Apartment owners and managers across the country strive to meet the reasonable accommodation requests of people with disabilities under the Fair Housing Act. However, the laws lack of clarity about emotional support animals can open the door to abuse and impose an unfair burden on property owners.
This issue clearly strikes a chord, as more than 200 people registered for NAAs recent emotional support animal webinar. To help members with this issue, NAA hosted What the What? How to Approach Emotional Support Animal Requests on Oct. 13. The webinar featured Katie Wrenn, regional training and marketing director at Milestone Management and president of the First Coast Apartment Association, and Kirk A. Cullimore, Esq., board member and past president of the Utah Apartment Association.
During the webinar, the speakers helped members understand the basics of reasonable accommodation requests for emotional support animals and how to use the resources in the related NAA member toolkit. Owners and managers also learned how to craft policies that comply with the laws governing reasonable accommodation requests for assistance animals, and how to effectively communicate with medical and mental health professionals and other individuals who attest to a residents need for an assistance animal during the verification process.
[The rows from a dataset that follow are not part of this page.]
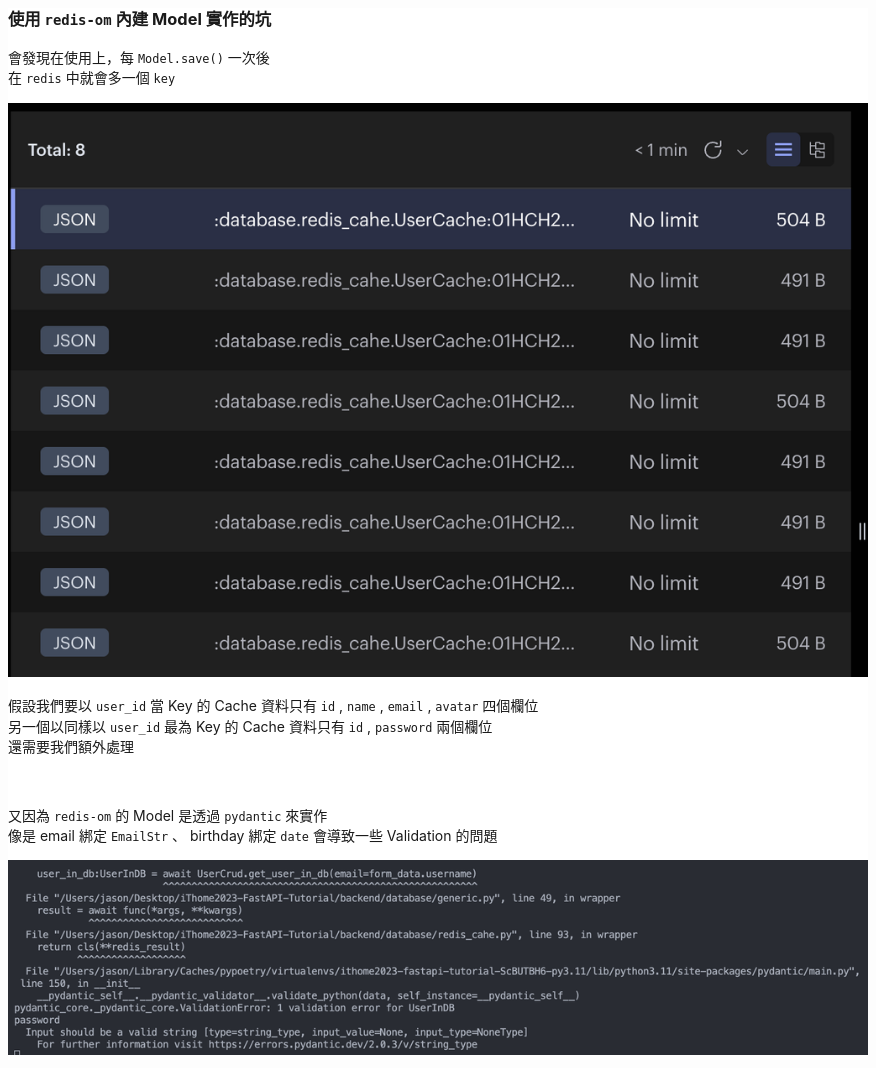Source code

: 
### 使用 `redis-om` 內建 Model 實作的坑

會發現在使用上，每 `Model.save()` 一次後 <br>
在 `redis` 中就會多一個 `key` <br>

![redis new](https://raw.githubusercontent.com/jason810496/iThome2023-FastAPI-Tutorial/Images/assets/Day25/redis-new.png)

假設我們要以 `user_id` 當 Key 的 Cache 資料只有 `id` , `name` , `email` , `avatar` 四個欄位 <br>
另一個以同樣以 `user_id` 最為 Key 的 Cache 資料只有 `id` , `password` 兩個欄位 <br>
還需要我們額外處理 <br>

<br>

又因為 `redis-om` 的 Model 是透過 `pydantic` 來實作 <br>
像是 email 綁定 `EmailStr` 、 birthday 綁定 `date` 會導致一些 Validation 的問題 <br>

![email str error](https://raw.githubusercontent.com/jason810496/iThome2023-FastAPI-Tutorial/Images/assets/Day25/email-str-error.png)
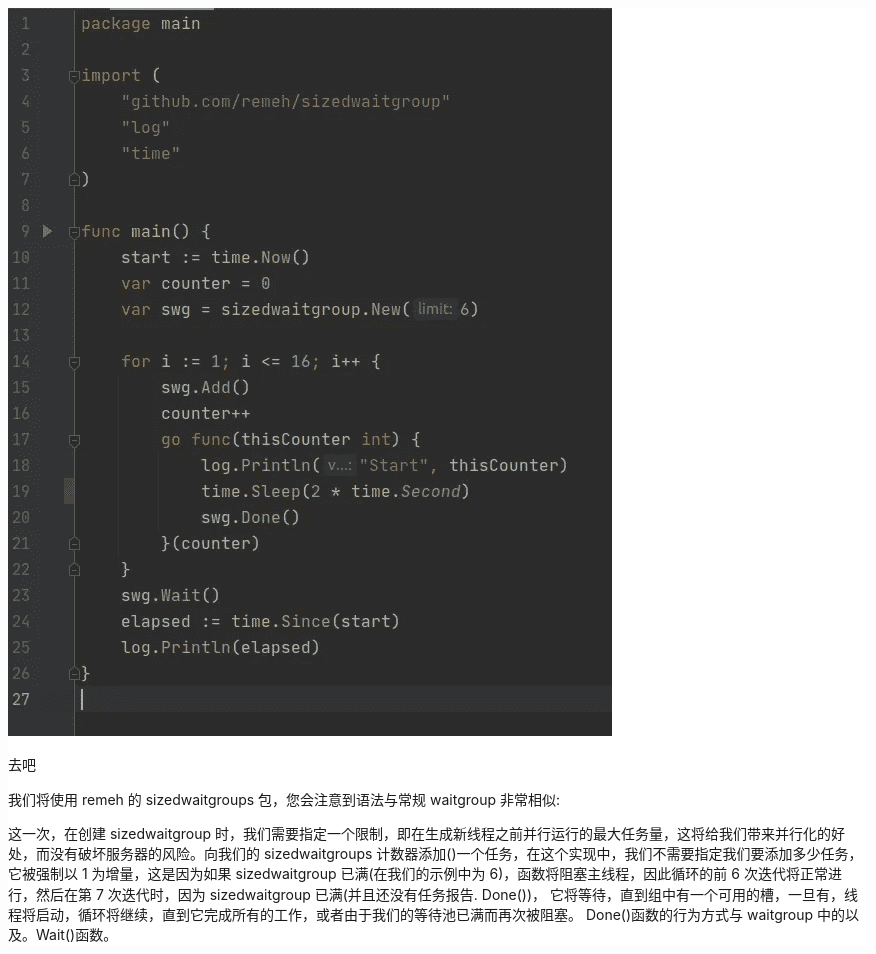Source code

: ![](img/32e5bb6416be993abb243ec516ec551c.png)

去吧

我们将使用 remeh 的 sizedwaitgroups 包，您会注意到语法与常规 waitgroup 非常相似:

这一次，在创建 sizedwaitgroup 时，我们需要指定一个限制，即在生成新线程之前并行运行的最大任务量，这将给我们带来并行化的好处，而没有破坏服务器的风险。向我们的 sizedwaitgroups 计数器添加()一个任务，在这个实现中，我们不需要指定我们要添加多少任务，它被强制以 1 为增量，这是因为如果 sizedwaitgroup 已满(在我们的示例中为 6)，函数将阻塞主线程，因此循环的前 6 次迭代将正常进行，然后在第 7 次迭代时，因为 sizedwaitgroup 已满(并且还没有任务报告. Done())， 它将等待，直到组中有一个可用的槽，一旦有，线程将启动，循环将继续，直到它完成所有的工作，或者由于我们的等待池已满而再次被阻塞。 Done()函数的行为方式与 waitgroup 中的以及。Wait()函数。
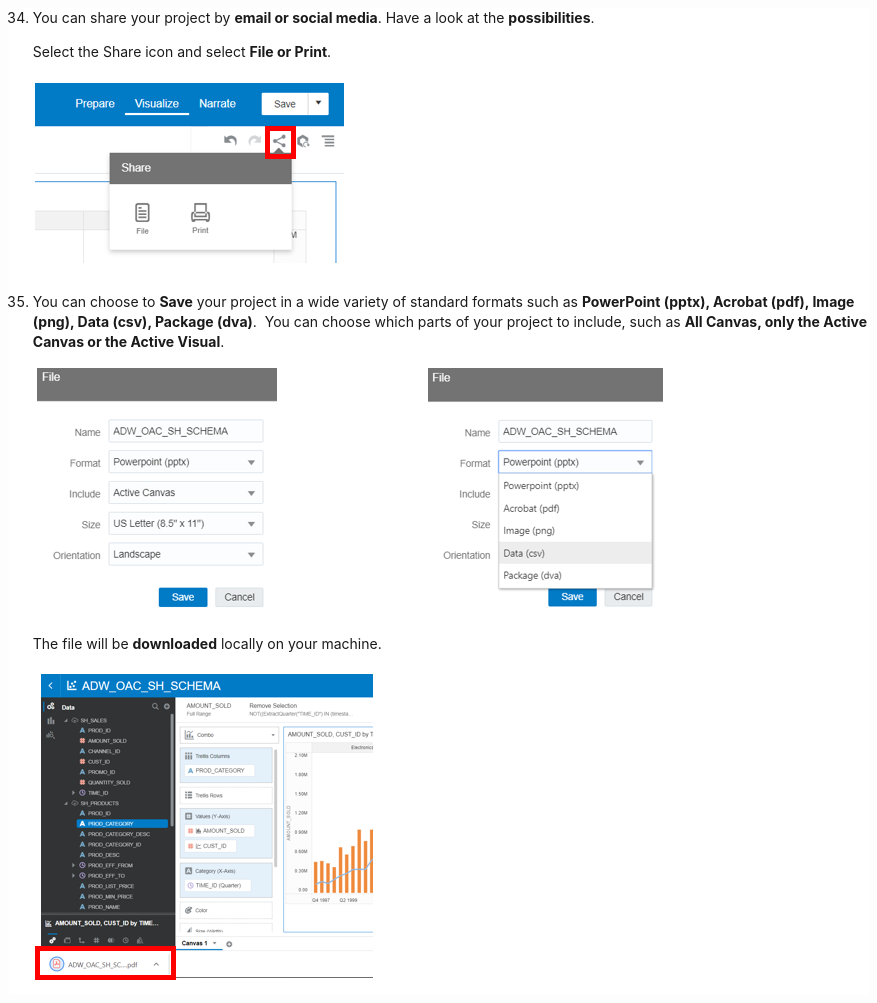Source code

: 34. You can share your project by **email or social media**. Have a look at the **possibilities**.

    Select the Share icon and select **File or Print**.

    ![OAC canvas - File or Print](./images/oac-canvas-file-print.png)

35. You can choose to **Save** your project in a wide variety of standard formats such as **PowerPoint (pptx), Acrobat (pdf), Image (png), Data (csv), Package (dva)**.  You can choose which parts of your project to include, such as **All Canvas, only the Active Canvas or the Active Visual**.

    ![OAC canvas - Save Options](./images/oac-canvas-save-options.png)

    The file will be **downloaded** locally on your machine.

    ![OAC canvas - Download](./images/oac-canvas-download.png)

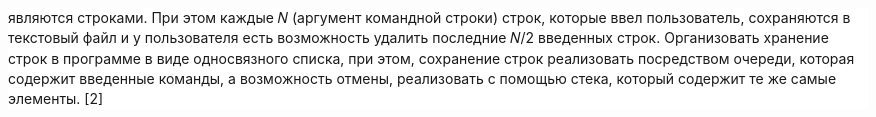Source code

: являются строками. При этом каждые 𝑁 (аргумент командной строки) строк,
которые ввел пользователь, сохраняются в текстовый файл и у пользователя
есть возможность удалить последние 𝑁/2 введенных строк. Организовать
хранение строк в программе в виде односвязного списка, при этом,
сохранение строк реализовать посредством очереди, которая содержит
введенные команды, а возможность отмены, реализовать с помощью стека,
который содержит те же самые элементы. [2]
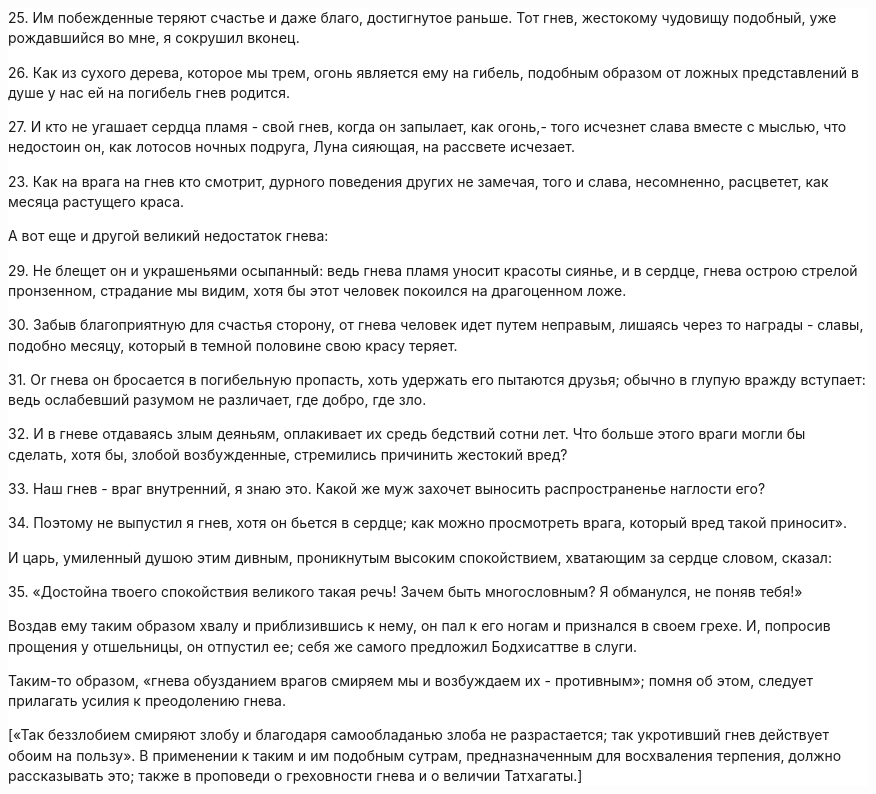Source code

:  25\. Им побежденные теряют счастье и даже благо, достигнутое раньше. Тот гнев, жестокому чудовищу подобный, уже рождавшийся во мне, я сокрушил вконец.

 26\. Как из сухого дерева, которое мы трем, огонь является ему на гибель, подобным образом от ложных представлений в душе у нас ей на погибель гнев родится.

 27\. И кто не угашает сердца пламя - свой гнев, когда он запылает, как огонь,- того исчезнет слава вместе с мыслью, что недостоин он, как лотосов ночных подруга, Луна сияющая, на рассвете исчезает.

 23\. Как на врага на гнев кто смотрит, дурного поведения других не замечая, того и слава, несомненно, расцветет, как месяца растущего краса.

 А вот еще и другой великий недостаток гнева:

 29\. Не блещет он и украшеньями осыпанный: ведь гнева пламя уносит красоты сиянье, и в сердце, гнева острою стрелой пронзенном, страдание мы видим, хотя бы этот человек покоился на драгоценном ложе.

 30\. Забыв благоприятную для счастья сторону, от гнева человек идет путем неправым, лишаясь через то награды - славы, подобно месяцу, который в темной половине свою красу теряет.

 31\. Or гнева он бросается в погибельную пропасть, хоть удержать его пытаются друзья; обычно в глупую вражду вступает: ведь ослабевший разумом не различает, где добро, где зло.

 32\. И в гневе отдаваясь злым деяньям, оплакивает их средь бедствий сотни лет. Что больше этого враги могли бы сделать, хотя бы, злобой возбужденные, стремились причинить жестокий вред?

 33\. Наш гнев - враг внутренний, я знаю это. Какой же муж захочет выносить распространенье наглости его?

 34\. Поэтому не выпустил я гнев, хотя он бьется в сердце; как можно просмотреть врага, который вред такой приносит».

 И царь, умиленный душою этим дивным, проникнутым высоким спокойствием, хватающим за сердце словом, сказал:

 35\. «Достойна твоего спокойствия великого такая речь! Зачем быть многословным? Я обманулся, не поняв тебя!»

 Воздав ему таким образом хвалу и приблизившись к нему, он пал к его ногам и признался в своем грехе. И, попросив прощения у отшельницы, он отпустил ее; себя же самого предложил Бодхисаттве в слуги.

 Таким-то образом, «гнева обузданием врагов смиряем мы и возбуждаем их - противным»; помня об этом, следует прилагать усилия к преодолению гнева.

 \[«Так беззлобием смиряют злобу и благодаря самообладанью злоба не разрастается; так укротивший гнев действует обоим на пользу». В применении к таким и им подобным сутрам, предназначенным для восхваления терпения, должно рассказывать это; также в проповеди о греховности гнева и о величии Татхагаты.\]
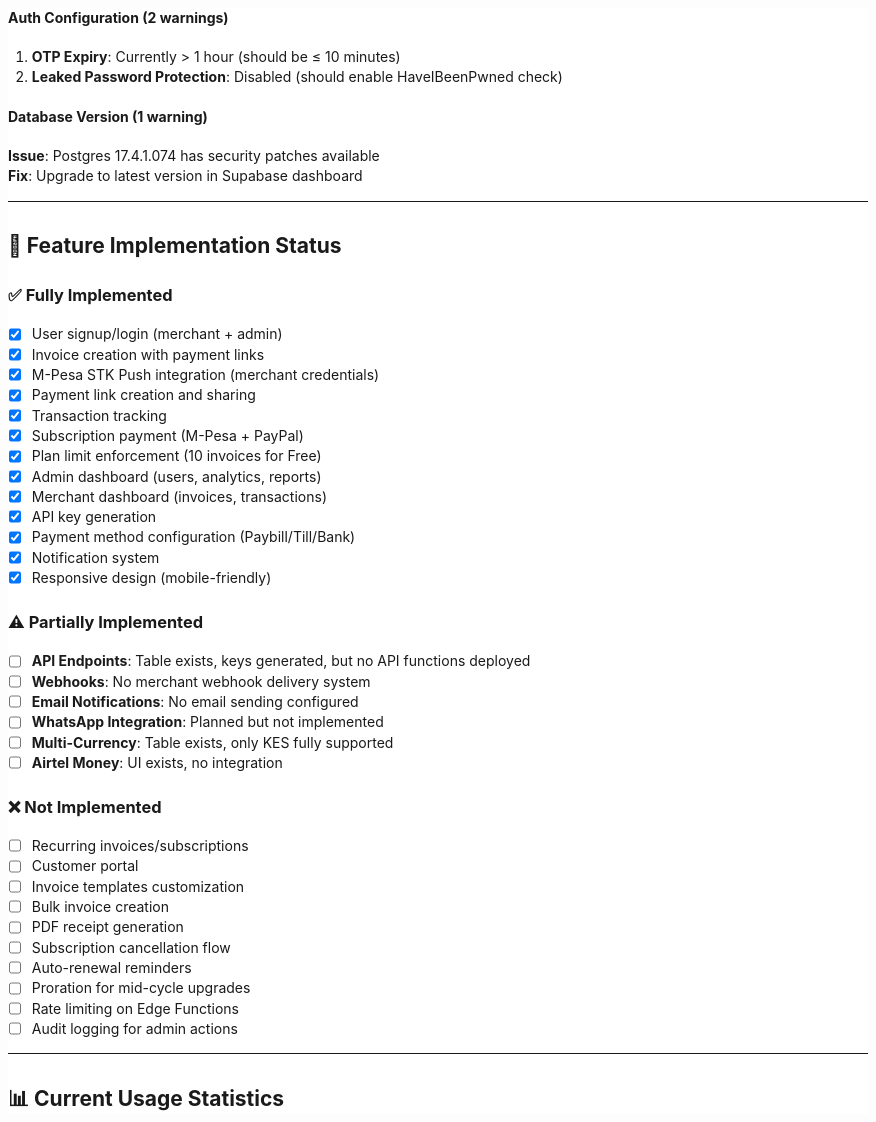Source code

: #### Auth Configuration (2 warnings)
1. **OTP Expiry**: Currently > 1 hour (should be ≤ 10 minutes)
2. **Leaked Password Protection**: Disabled (should enable HaveIBeenPwned check)

#### Database Version (1 warning)
**Issue**: Postgres 17.4.1.074 has security patches available  
**Fix**: Upgrade to latest version in Supabase dashboard

---

## 🎯 Feature Implementation Status

### ✅ Fully Implemented
- [x] User signup/login (merchant + admin)
- [x] Invoice creation with payment links
- [x] M-Pesa STK Push integration (merchant credentials)
- [x] Payment link creation and sharing
- [x] Transaction tracking
- [x] Subscription payment (M-Pesa + PayPal)
- [x] Plan limit enforcement (10 invoices for Free)
- [x] Admin dashboard (users, analytics, reports)
- [x] Merchant dashboard (invoices, transactions)
- [x] API key generation
- [x] Payment method configuration (Paybill/Till/Bank)
- [x] Notification system
- [x] Responsive design (mobile-friendly)

### ⚠️ Partially Implemented
- [ ] **API Endpoints**: Table exists, keys generated, but no API functions deployed
- [ ] **Webhooks**: No merchant webhook delivery system
- [ ] **Email Notifications**: No email sending configured
- [ ] **WhatsApp Integration**: Planned but not implemented
- [ ] **Multi-Currency**: Table exists, only KES fully supported
- [ ] **Airtel Money**: UI exists, no integration

### ❌ Not Implemented
- [ ] Recurring invoices/subscriptions
- [ ] Customer portal
- [ ] Invoice templates customization
- [ ] Bulk invoice creation
- [ ] PDF receipt generation
- [ ] Subscription cancellation flow
- [ ] Auto-renewal reminders
- [ ] Proration for mid-cycle upgrades
- [ ] Rate limiting on Edge Functions
- [ ] Audit logging for admin actions

---

## 📊 Current Usage Statistics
In addition, a recent post on Property Management Insider tackled the issue of residents who falsely claim a pet is an emotional support animal to get around a no-pets policy or avoid pet deposits.
In the post, Lynn Dover, an attorney who specializes in fair housing law, reminds owners that residents must make a request for a reasonable accommodation and housing providers cannot ask the nature of the residents disability.
Housing providers may ask whether the resident is disabled as defined by the Fair Housing Act. In other words:
- Does the resident have a physical or mental impairment which substantially limits one or more of such persons major life activities?
- Does the resident have a record of having such an impairment? or
- Is the resident regarded as having such an impairment?
Remember owners and managers should not ask the resident to give the residents medical records or history. In some circumstances, housing providers may ask for verification but any questions should be limited to whether there is a nexus between the residents disability and the disability-related need for the animal. For more information on verification and the request process generally, see the NAA toolkit listed below.
Ms. Dover cautions that documents that say an animal is a registered service or emotional support animal are available on the internet and should not serve as proof of need for an assistance animal.
For apartment communities that allow pets, Dover suggests developing a separate set of rules for assistance animals, since they will probably have more access to common areas than nonassistance animals. However, assistance animal owners who let their animals run around off-leash, do not pick up after their animals, or have an animal that is aggressive or barks all the time should be warned about these violations. If the owner or animal behavior doesn't improve after the warning, the animal can be removed, but a replacement animal may need to be accommodated for example, an inside-only animal or a dog that doesn't bite or bark all the time.
For more information on the topic, NAA members can download the NAA toolkit Emotional Support Animals: A Practical Guide to Reasonable Accommodation Requests (member login required). The toolkit contains the NAA/NMHC fact sheet on this issue; all relevant U.S. Department of Housing and Urban Development (HUD) guidance; a document to answer frequently asked questions; scripts that owners may distribute to ensure leasing staff members communicate with residents properly on this issue; and sample forms for residents who have been approved by HUD.
*A previous version of this article contained an inaccurate statement concerning requesting verification from a resident that the animal is needed due to a disability. Fair housing law dictates that providers cannot ask about the nature of disabilities.